Okay, I haven’t weighed in on this, and I’m a week or so late. The Ashley Madison website–of which I’d never heard but exists for millions of eager married folks interested extramarital sex — was hacked. When I first read the story, the hackers were threatening to reveal the names of the prospective wandering wives and husbands.
It got me thinking: Can this marriage– between secret behavior and the worldwide web –be saved? I don’t think so. Among those millions of cheating hearts lies at least one who’s out for vengeance, either of the web visitors or the website itself.
Many years ago, when I was a guest on Oprah!, women all over the country who were having or who had had affairs were invited on the show to discuss a book I’d written,The Erotic Silence of the American Wife. In they came, thrilled to be flown into Chicago for their favorite daytime show. “Don’t you care that you might be found out?” I asked several excited young women when they arrived in the studio.
“My husband doesn’t watch daytime TV,” they answered.
But your friends and family?
No worries, they assured me. They would wear disguises–wigs and sunglasses and hats and other flimsy covers. Really? With a studioful of women in what seemed like fright wigs and groucho noses,we could have been on the set of I Love Lucy, watching Lucy Ricardo in her endless attempt to try to hide something from Ricky.

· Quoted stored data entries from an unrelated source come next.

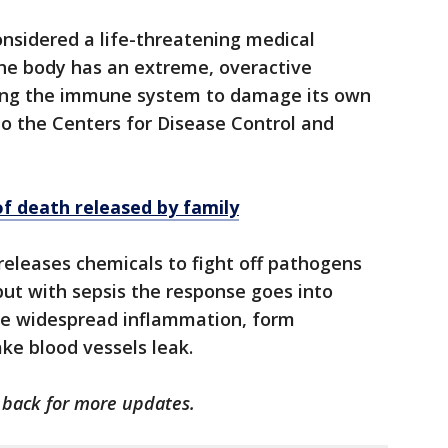
considered a life-threatening medical
he body has an extreme, overactive
sing the immune system to damage its own
to the Centers for Disease Control and
of death released by family
eleases chemicals to fight off pathogens
, but with sepsis the response goes into
use widespread inflammation, form
ke blood vessels leak.
k back for more updates.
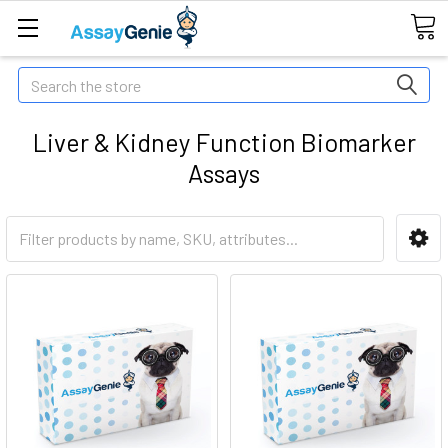
Search
Liver & Kidney Function Biomarker
Assays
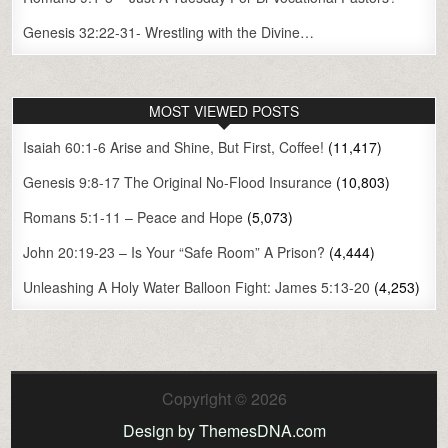
Genesis 32:22-31- Wrestling with the Divine…
MOST VIEWED POSTS
Isaiah 60:1-6 Arise and Shine, But First, Coffee!
(11,417)
Genesis 9:8-17 The Original No-Flood Insurance
(10,803)
Romans 5:1-11 – Peace and Hope
(5,073)
John 20:19-23 – Is Your “Safe Room” A Prison?
(4,444)
Unleashing A Holy Water Balloon Fight: James 5:13-20
(4,253)
Copyright © 2026
Design by ThemesDNA.com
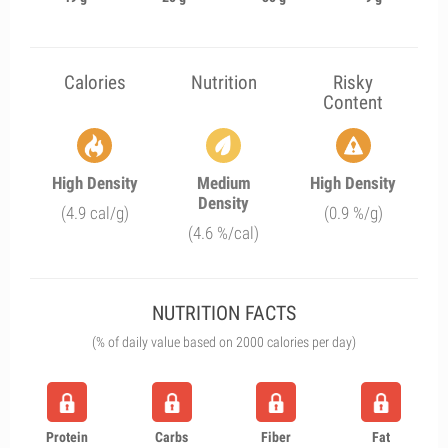
Calories
Nutrition
Risky
Content
High Density
Medium
High Density
Density
(4.9 cal/g)
(0.9 %/g)
(4.6 %/cal)
NUTRITION FACTS
(% of daily value based on 2000 calories per day)
Protein
Carbs
Fiber
Fat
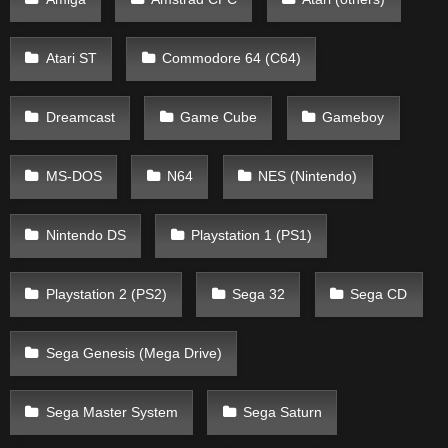
Atari ST
Commodore 64 (C64)
Dreamcast
Game Cube
Gameboy
MS-DOS
N64
NES (Nintendo)
Nintendo DS
Playstation 1 (PS1)
Playstation 2 (PS2)
Sega 32
Sega CD
Sega Genesis (Mega Drive)
Sega Master System
Sega Saturn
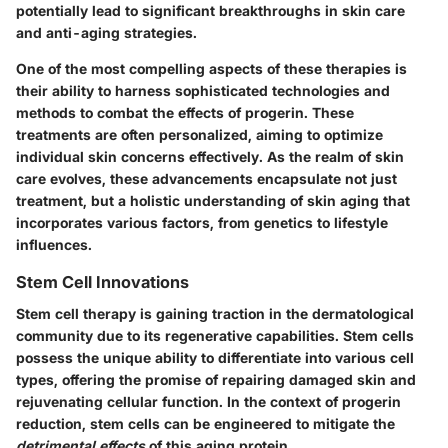
potentially lead to significant breakthroughs in skin care
and anti-aging strategies.
One of the most compelling aspects of these therapies is
their ability to harness sophisticated technologies and
methods to combat the effects of progerin. These
treatments are often personalized, aiming to optimize
individual skin concerns effectively. As the realm of skin
care evolves, these advancements encapsulate not just
treatment, but a holistic understanding of skin aging that
incorporates various factors, from genetics to lifestyle
influences.
Stem Cell Innovations
Stem cell therapy is gaining traction in the dermatological
community due to its regenerative capabilities. Stem cells
possess the unique ability to
differentiate
into various cell
types, offering the promise of repairing damaged skin and
rejuvenating cellular function. In the context of progerin
reduction, stem cells can be engineered to mitigate the
detrimental effects
of this aging protein.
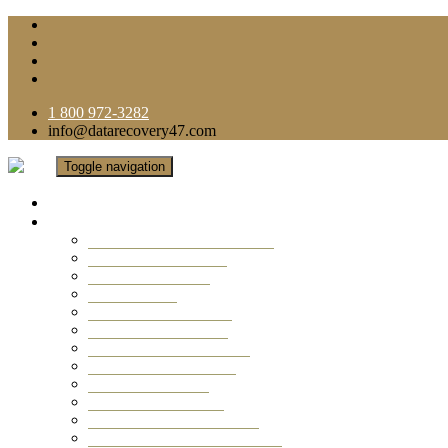
1 800 972-3282
info@datarecovery47.com
Toggle navigation
Home
Data Recovery Services
Ransomware Virus Recovery
RAID Data Recovery
USB Thumb Drive
Mobile Phone
Laptop Data Recovery
Recover Deleted Files
Computer Data Recovery
Camera Data Recovery
Computer Forensic
Email Data Recovery
Hard Drive Data Recovery
External Hard Drive Recovery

So much for secrecy. While secrecy is the engine that fuels affairs, I think these women were ambivalent about keeping their affairs a secret–or they wouldn’t have come onto a national TV show. To tell or not to tell?: That is the question, and mental health experts (like me) disagree wildly. Some advocate telling all; others, going to the grave with your mouth shut. These women, like those on the hacked website, feel two opposing impulses simultaneously after it’s over : the moral imperative to speak the truth to one’s spouse–being honest–and the moral imperative to hide it, so as not to hurt one’s spouse and jeopardize the marriage–being honorable. (Openness usually wins, for better or worse: it is the American way. Discretion–the European way–is not popular here. As a nation, we believe “discreet” to be more like “deceit.”) Beyond the guilt that affairs engender, there’s a deep, deep ambivalence about keeping the secret.
Just as the Oprah guests can’t have been entirely psychologically committed to keeping their affairs a secret, so must many visitors to sites like Ashley Madison be ambivalent–and in denial–about the security and privacy of any such site, no matter how impenetrable they imagine them to be. I have to believe that the millions of people willing to open their pocketbooks, fantasies and libidos to website managers and anonymous potential lovers are ambivalent–hoping subconsciously as much to reveal their secret desires for love and sex as to keep them. It is a push-pull toward and away from safety, toward and away from freedom, toward and away from moral rectitude. And it’s an ambivalence as old as marriage itself.
Tell me your thoughts. (But please, no moralizing! This isn’t about good people vs bad people!)